Male rabbits were selected and divided into groups of at least five animals each. Dipropylene glycol methyl ether was applied over the abdominal skin using the following technique. A pad of absorbent cotton about 3”×3” in size and sufficiently thick just to absorb the volume of the test material was applied to the clipped abdomen of the rabbit. The proper dose of the compound was added to the cotton and the pad was then covered with an impervious saran film about 5”×5”. This saran film was covered with a heavy cloth, and the whole application was then strapped onto the animal with adhesive tape. Dipropylene glycol methyl ether was thus applied five times a week over a period of three months at four dosage levels: 1.0, 3.0, 5.0 and 10.0 ml/kg. A separate group of five animals to which distilled water was bandaged served as controls.

 

The rabbits received the stock diet of commercial rabbit chow and water ad libitum. The rabbits were weighed before the application of each daily dose of the test compound. Control blood counts were taken before the start of the study and on the thirtieth and ninetieth day of the application of the compound.
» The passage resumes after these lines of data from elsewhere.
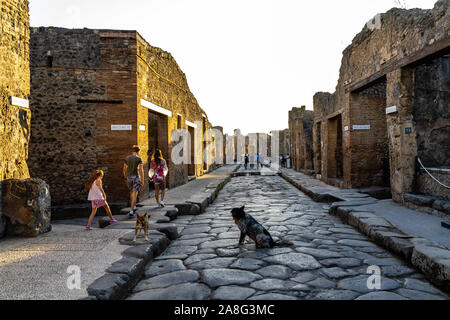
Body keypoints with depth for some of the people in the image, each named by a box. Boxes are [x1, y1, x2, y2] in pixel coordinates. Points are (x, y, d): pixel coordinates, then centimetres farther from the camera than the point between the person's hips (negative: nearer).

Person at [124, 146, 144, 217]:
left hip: (128, 177, 5)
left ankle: (134, 207, 37)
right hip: (136, 177, -5)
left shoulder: (127, 158, 5)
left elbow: (124, 169, 10)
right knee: (134, 194, -3)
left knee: (131, 192, 24)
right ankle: (131, 212, -9)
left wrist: (125, 178, 21)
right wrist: (142, 181, -10)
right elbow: (141, 170, -14)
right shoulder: (139, 159, -8)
Possible significance between means was studied by students test of “t”. On the ninetieth day the rabbits were autopsied and tissues taken from the liver, kidneys, spleen, adrenal, heart, lung and occasionally stomach, for histopathological examination. Such sections were stained with haematoxylin and eosin.

 

Dipropylene glycol methyl ether at the 10 ml/kg and 5 ml/kg produced some narcosis. However narcosis was not observed at lower dose levels (1.0 and 3.0 ml/kg). Mortality was high at the 10.0 ml/kg dosage level, slight at 5.0 ml/kg and absent at the 1.0 and 3.0 ml/kg dose levels.

 

No adverse body weight changes occurred at any level except just prior to death in those animals that succumbed, presumably to the narcotic effects of the top dosage levels.

 

No haematological changes occurred at any dosage level. No significant organ weight changes occurred at any dosage level. Observations for gross pathology revealed only gastric distension and occasional gastric irritation in those animals dying at the 10 ml/kg dosage level.

 

Histopathological studies conducted on the liver, lung, spleen, adrenal, heart, testes and stomach of those animals receiving the 5.0 and 10.0 ml/kg dosage levels revealed no changes. The kidneys of those animals on the 10.0 ml/kg level showed some granular and some hydropic changes, at the 5.0 ml/kg same kidney abnormalities were observed but they were of no greater intensity than those observed in some of the controls.

 

The effect of severe (repeated and prolonged) exposure to the skin was slight, being similar to that caused by distilled water under similar conditions.